Air-fuel ratio control of lean-burn SI engines using the LPV-based fuzzy technique

Control of air-fuel ratio (AFR) plays a key role in the minimisation of the carbon dioxide and harmful pollutant emissions and maximisation of fuel economy. An inherent time-varying delay existing in lean-burn spark ignition (SI) engines is a major challenge for the AFR control. Herein an unstable internal dynamics with a parameter dependent system caused by time delay is established to represent a dominating feature of AFR. The proposed control scheme, LPV-based fuzzy control technique, combines the features of LPV and fuzzy control to deal with the unstable internal dynamics of an AFR system with external disturbances and a high level of uncertainty in system parameters. Based on the desired error dynamics, an LPV dynamic error consisting of the unstable state and the AFR tracking error is determined. Subsequently, the proposed fuzzy control algorithm through a look-up table is used to stabilise the LPV dynamic error.
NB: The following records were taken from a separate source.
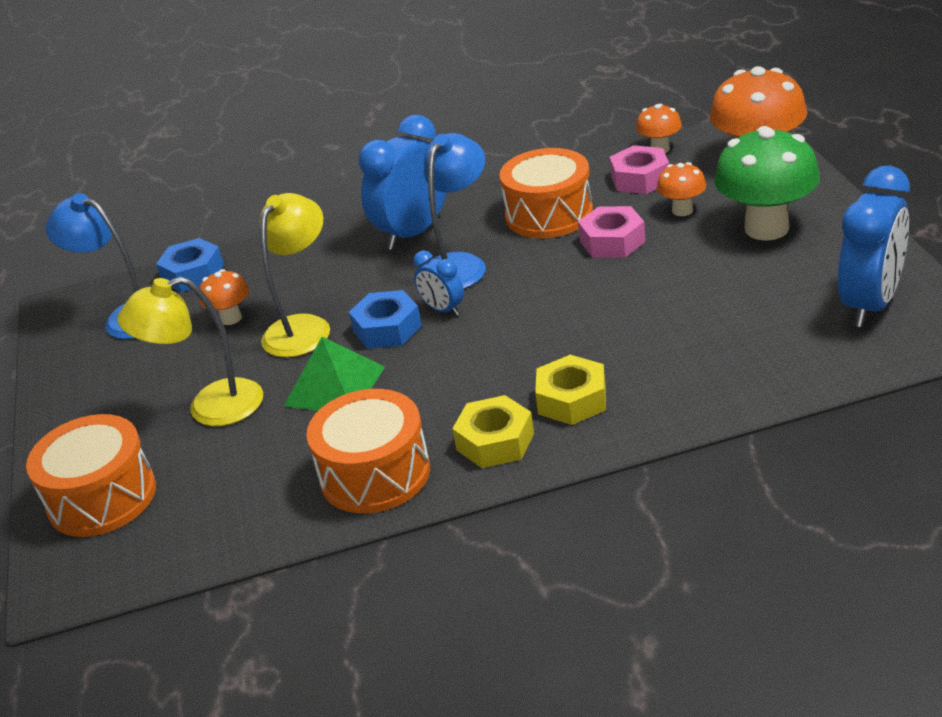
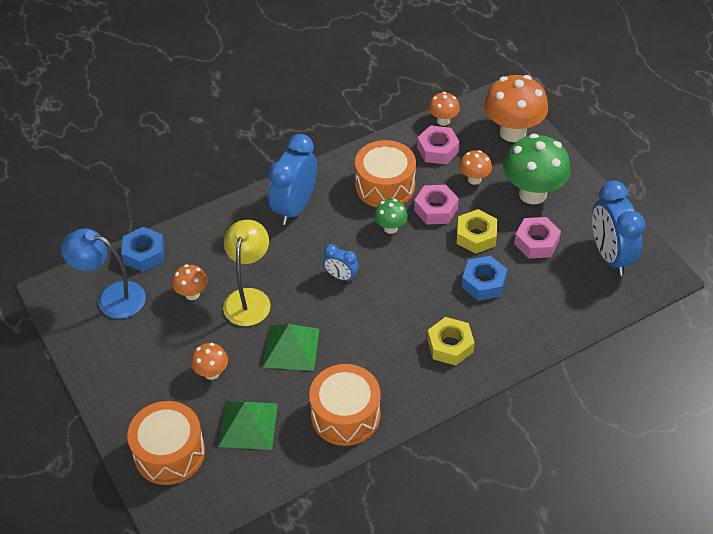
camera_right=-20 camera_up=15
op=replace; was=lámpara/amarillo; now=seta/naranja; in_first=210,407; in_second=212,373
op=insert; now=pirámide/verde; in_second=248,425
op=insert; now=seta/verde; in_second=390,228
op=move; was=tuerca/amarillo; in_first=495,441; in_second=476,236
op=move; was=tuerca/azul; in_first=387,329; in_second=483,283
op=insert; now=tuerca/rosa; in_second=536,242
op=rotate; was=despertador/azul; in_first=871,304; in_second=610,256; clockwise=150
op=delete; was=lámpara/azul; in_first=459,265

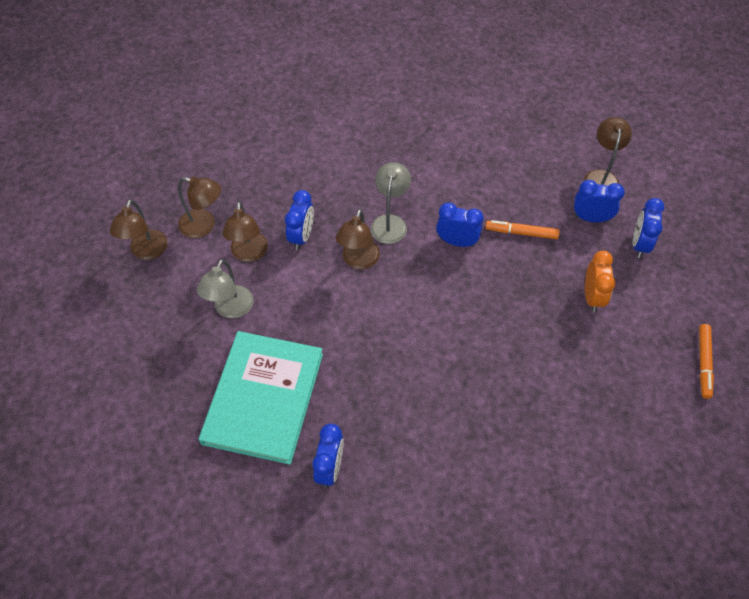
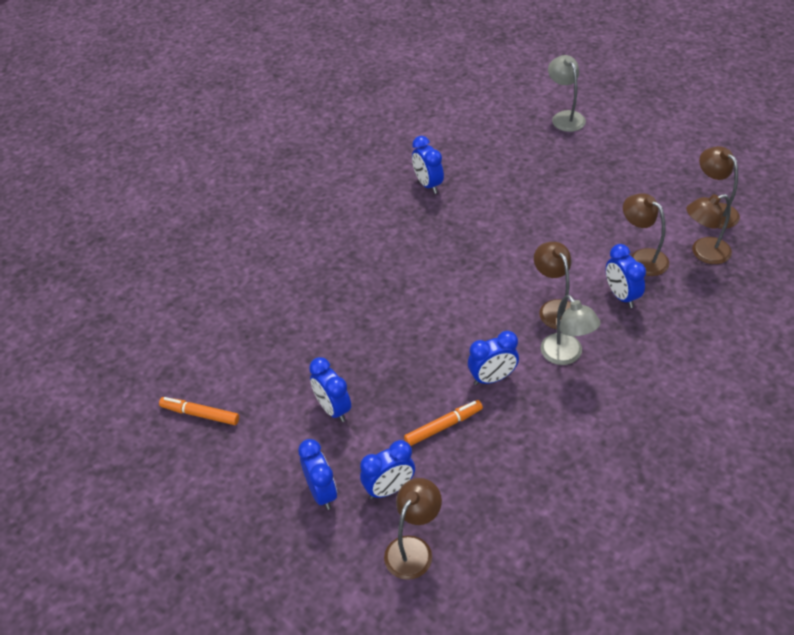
camera_right=145 camera_up=-10
op=rotate; was=rotulador/naranja; in_first=704,363; in_second=200,414; clockwise=-45
op=recolor; was=despertador/naranja; now=despertador/azul; in_first=592,297; in_second=333,409
op=rotate; was=lámpara/marrón; in_first=601,177; in_second=413,549; clockwise=-120
op=move; was=lámpara/gris; in_first=230,309; in_second=565,117
op=delete; was=libro/turquesa; in_first=263,398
Then, the tracking error moves along the desired error dynamics towards zero. The system stability is assured via Lyapunov stability criteria. Finally, the simulation results demonstrate the effectiveness and robustness of the proposed control scheme under different operating conditions. Also, compared with the baseline controller, i.e. proportional-integral controller with Smith predictor, demonstrates its superiority.